[start]

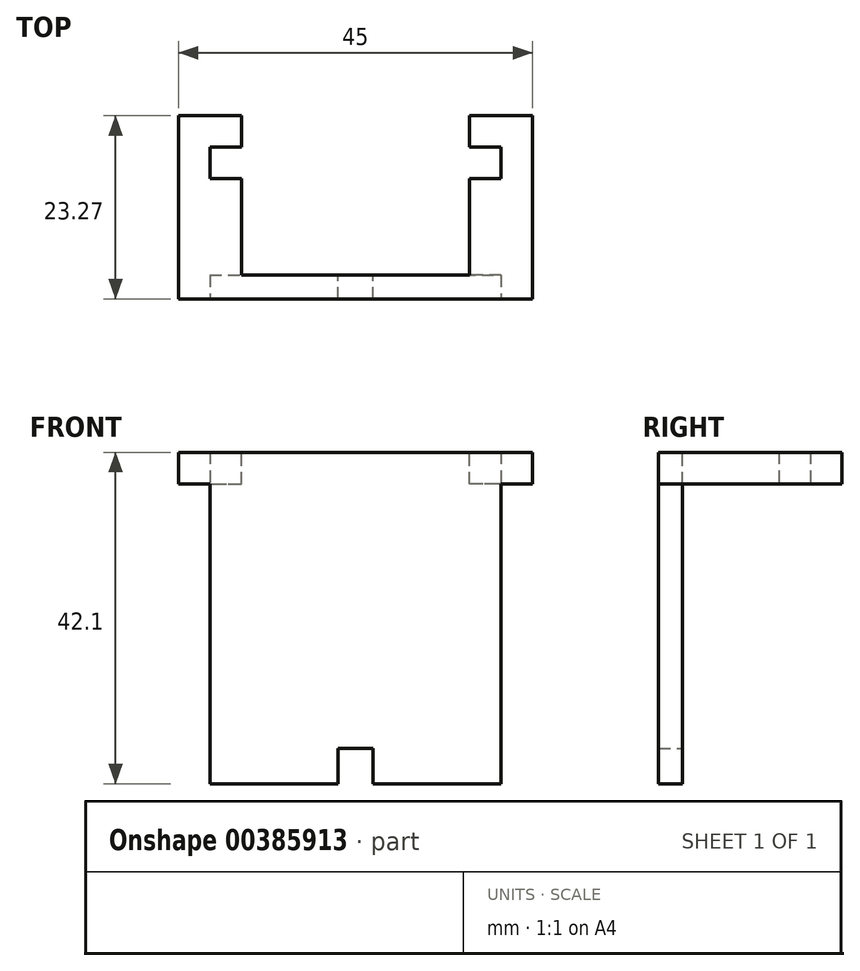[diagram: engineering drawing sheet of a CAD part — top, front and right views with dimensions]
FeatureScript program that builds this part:
annotation { "Feature Type Name" : "Feature", "Feature Type Description" : "" }
export const myFeature = defineFeature(function(context is Context, id is Id, definition is map)
    precondition{}
    {
        {
            var Q0;
            Q0=qCreatedBy(makeId("Front.planeOp"),FACE);
            var sketch = newSketch(context, id + "F0", { "sketchPlane" : qUnion([Q0])});
            skLineSegment(sketch, "E0.bottom", {"start": v(-18.5, 21.05) * mm, "end": v(18.5, 21.05) * mm});
            skLineSegment(sketch, "E0.top", {"start": v(-18.5, -21.05) * mm, "end": v(18.5, -21.05) * mm});
            skLineSegment(sketch, "E0.left", {"start": v(-18.5, 21.05) * mm, "end": v(-18.5, -21.05) * mm});
            skLineSegment(sketch, "E0.right", {"start": v(18.5, 21.05) * mm, "end": v(18.5, -21.05) * mm});
            skLineSegment(sketch, "E1.bottom", {"start": v(2.25, -21.05) * mm, "end": v(-2.25, -21.05) * mm});
            skLineSegment(sketch, "E1.top", {"start": v(2.25, -16.55) * mm, "end": v(-2.25, -16.55) * mm});
            skLineSegment(sketch, "E1.left", {"start": v(2.25, -21.05) * mm, "end": v(2.25, -16.55) * mm});
            skLineSegment(sketch, "E1.right", {"start": v(-2.25, -21.05) * mm, "end": v(-2.25, -16.55) * mm});
            skSolve(sketch);
        }
        {
            var Q0;
            Q0=makeQuery(id+"F0.imprint","IMPRINT",FACE,{"disambiguationData":[TD([[makeQuery(id+"F0.imprint","IMPRINT",EDGE,{"derivedFrom":sQuery(id+"F0.wireOp",EDGE,"E0.bottom")}),-1.0]])]});
            extrude(context, id + "F1", {"entities" : qUnion([Q0]), "depth" : 3 * mm});
        }
        {
            var Q0;
            Q0=qCreatedBy(makeId("Right.planeOp"),FACE);
            var sketch = newSketch(context, id + "F2", { "sketchPlane" : qUnion([Q0])});
            skLineSegment(sketch, "E2", {"start": v(0, 21.05) * mm, "end": v(12.27, 21.05) * mm});
            skLineSegment(sketch, "E3", {"start": v(12.27, 21.05) * mm, "end": v(12.27, 17.05) * mm});
            skLineSegment(sketch, "E4", {"start": v(12.27, 17.05) * mm, "end": v(0, 17.05) * mm});
            skLineSegment(sketch, "E5", {"start": v(0, 17.05) * mm, "end": v(0, 21.05) * mm});
            skSolve(sketch);
        }
        {
            var Q0;
            Q0 = qSketchRegion(id + "F2", true);
            extrude(context, id + "F3", {"entities" : qUnion([Q0]), "operationType" : NewBodyOperationType.ADD, "oppositeDirection" : true, "depth" : (37 / 2) * mm, "hasSecondDirection" : true, "secondDirectionOppositeDirection" : true, "secondDirectionDepth" : (18.5 - 4) * mm});
        }
        {
            var Q0;
            Q0=qCreatedBy(makeId("Top.planeOp"),FACE);
            var sketch = newSketch(context, id + "F4", { "sketchPlane" : qUnion([Q0])});
            skLineSegment(sketch, "E6", {"start": v(-18.5, -3) * mm, "end": v(-22.5, -3) * mm});
            skLineSegment(sketch, "E7", {"start": v(-22.5, -3) * mm, "end": v(-22.5, 20.27) * mm});
            skLineSegment(sketch, "E8", {"start": v(-22.5, 20.27) * mm, "end": v(-14.5, 20.27) * mm});
            skLineSegment(sketch, "E9", {"start": v(-14.5, 20.27) * mm, "end": v(-14.5, 16.27) * mm});
            skLineSegment(sketch, "E10", {"start": v(-14.5, 16.27) * mm, "end": v(-18.5, 16.27) * mm});
            skLineSegment(sketch, "E11", {"start": v(-18.5, 16.27) * mm, "end": v(-18.5, -3) * mm});
            skSolve(sketch);
        }
        {
            var Q0;
            Q0 = qSketchRegion(id + "F4", true);
            extrude(context, id + "F5", {"entities" : qUnion([Q0]), "operationType" : NewBodyOperationType.ADD, "depth" : (42.1 / 2) * mm, "hasSecondDirection" : true, "secondDirectionOppositeDirection" : false, "secondDirectionDepth" : (21.05 - 4) * mm});
        }
        {
            var Q0;
            Q0=makeQuery(id+"F1.opExtrude","SWEPT_BODY",BODY,{"disambiguationData":[OSD([sQuery(id+"F0.wireOp",EDGE,"E0.bottom"),sQuery(id+"F0.wireOp",EDGE,"E0.top"),sQuery(id+"F0.wireOp",EDGE,"E0.left"),sQuery(id+"F0.wireOp",EDGE,"E0.right"),sQuery(id+"F0.wireOp",EDGE,"E1.top"),sQuery(id+"F0.wireOp",EDGE,"E1.left"),sQuery(id+"F0.wireOp",EDGE,"E1.right")])]});
            var Q1;
            Q1=qCreatedBy(makeId("Right.planeOp"),FACE);
            mirror(context, id + "F6", {"operationType" : NewBodyOperationType.ADD, "entities" : qUnion([Q0]), "mirrorPlane" : qUnion([Q1])});
        }
    });
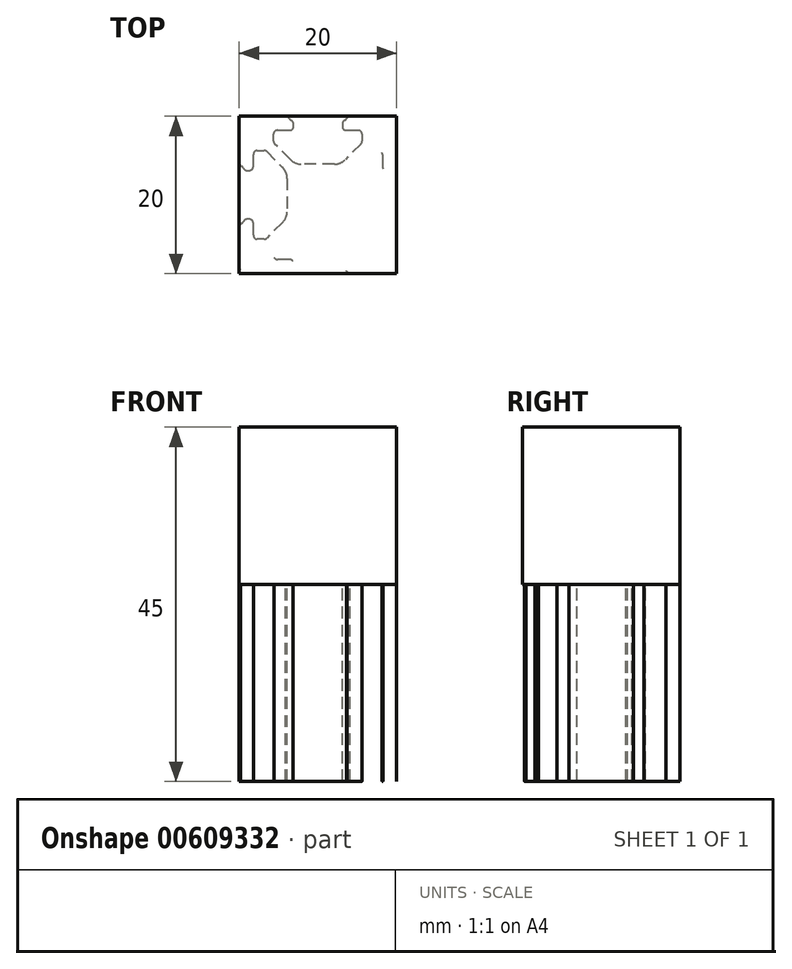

[end]

Can you reproduce the whole listing above line for line, leaving out the pictures?

The completed task:
[diagram: engineering drawing sheet of a CAD part — top, front and right views with dimensions]
FeatureScript program that builds this part:
annotation { "Feature Type Name" : "Feature", "Feature Type Description" : "" }
export const myFeature = defineFeature(function(context is Context, id is Id, definition is map)
    precondition{}
    {
        {
            var Q0;
            Q0=qCreatedBy(makeId("Front.planeOp"),FACE);
            var sketch = newSketch(context, id + "F0", { "sketchPlane" : qUnion([Q0])});
            skLineSegment(sketch, "E0.bottom", {"start": v(-18.5, 21.05) * mm, "end": v(18.5, 21.05) * mm});
            skLineSegment(sketch, "E0.top", {"start": v(-18.5, -21.05) * mm, "end": v(18.5, -21.05) * mm});
            skLineSegment(sketch, "E0.left", {"start": v(-18.5, 21.05) * mm, "end": v(-18.5, -21.05) * mm});
            skLineSegment(sketch, "E0.right", {"start": v(18.5, 21.05) * mm, "end": v(18.5, -21.05) * mm});
            skLineSegment(sketch, "E1.bottom", {"start": v(2.25, -21.05) * mm, "end": v(-2.25, -21.05) * mm});
            skLineSegment(sketch, "E1.top", {"start": v(2.25, -16.55) * mm, "end": v(-2.25, -16.55) * mm});
            skLineSegment(sketch, "E1.left", {"start": v(2.25, -21.05) * mm, "end": v(2.25, -16.55) * mm});
            skLineSegment(sketch, "E1.right", {"start": v(-2.25, -21.05) * mm, "end": v(-2.25, -16.55) * mm});
            skSolve(sketch);
        }
        {
            var Q0;
            Q0=makeQuery(id+"F0.imprint","IMPRINT",FACE,{"disambiguationData":[TD([[makeQuery(id+"F0.imprint","IMPRINT",EDGE,{"derivedFrom":sQuery(id+"F0.wireOp",EDGE,"E0.bottom")}),-1.0]])]});
            extrude(context, id + "F1", {"entities" : qUnion([Q0]), "depth" : 3 * mm});
        }
        {
            var Q0;
            Q0=qCreatedBy(makeId("Right.planeOp"),FACE);
            var sketch = newSketch(context, id + "F2", { "sketchPlane" : qUnion([Q0])});
            skLineSegment(sketch, "E2", {"start": v(0, 21.05) * mm, "end": v(12.27, 21.05) * mm});
            skLineSegment(sketch, "E3", {"start": v(12.27, 21.05) * mm, "end": v(12.27, 17.05) * mm});
            skLineSegment(sketch, "E4", {"start": v(12.27, 17.05) * mm, "end": v(0, 17.05) * mm});
            skLineSegment(sketch, "E5", {"start": v(0, 17.05) * mm, "end": v(0, 21.05) * mm});
            skSolve(sketch);
        }
        {
            var Q0;
            Q0 = qSketchRegion(id + "F2", true);
            extrude(context, id + "F3", {"entities" : qUnion([Q0]), "operationType" : NewBodyOperationType.ADD, "oppositeDirection" : true, "depth" : (37 / 2) * mm, "hasSecondDirection" : true, "secondDirectionOppositeDirection" : true, "secondDirectionDepth" : (18.5 - 4) * mm});
        }
        {
            var Q0;
            Q0=qCreatedBy(makeId("Top.planeOp"),FACE);
            var sketch = newSketch(context, id + "F4", { "sketchPlane" : qUnion([Q0])});
            skLineSegment(sketch, "E6", {"start": v(-18.5, -3) * mm, "end": v(-22.5, -3) * mm});
            skLineSegment(sketch, "E7", {"start": v(-22.5, -3) * mm, "end": v(-22.5, 20.27) * mm});
            skLineSegment(sketch, "E8", {"start": v(-22.5, 20.27) * mm, "end": v(-14.5, 20.27) * mm});
            skLineSegment(sketch, "E9", {"start": v(-14.5, 20.27) * mm, "end": v(-14.5, 16.27) * mm});
            skLineSegment(sketch, "E10", {"start": v(-14.5, 16.27) * mm, "end": v(-18.5, 16.27) * mm});
            skLineSegment(sketch, "E11", {"start": v(-18.5, 16.27) * mm, "end": v(-18.5, -3) * mm});
            skSolve(sketch);
        }
        {
            var Q0;
            Q0 = qSketchRegion(id + "F4", true);
            extrude(context, id + "F5", {"entities" : qUnion([Q0]), "operationType" : NewBodyOperationType.ADD, "depth" : (42.1 / 2) * mm, "hasSecondDirection" : true, "secondDirectionOppositeDirection" : false, "secondDirectionDepth" : (21.05 - 4) * mm});
        }
        {
            var Q0;
            Q0=makeQuery(id+"F1.opExtrude","SWEPT_BODY",BODY,{"disambiguationData":[OSD([sQuery(id+"F0.wireOp",EDGE,"E0.bottom"),sQuery(id+"F0.wireOp",EDGE,"E0.top"),sQuery(id+"F0.wireOp",EDGE,"E0.left"),sQuery(id+"F0.wireOp",EDGE,"E0.right"),sQuery(id+"F0.wireOp",EDGE,"E1.top"),sQuery(id+"F0.wireOp",EDGE,"E1.left"),sQuery(id+"F0.wireOp",EDGE,"E1.right")])]});
            var Q1;
            Q1=qCreatedBy(makeId("Right.planeOp"),FACE);
            mirror(context, id + "F6", {"operationType" : NewBodyOperationType.ADD, "entities" : qUnion([Q0]), "mirrorPlane" : qUnion([Q1])});
        }
    });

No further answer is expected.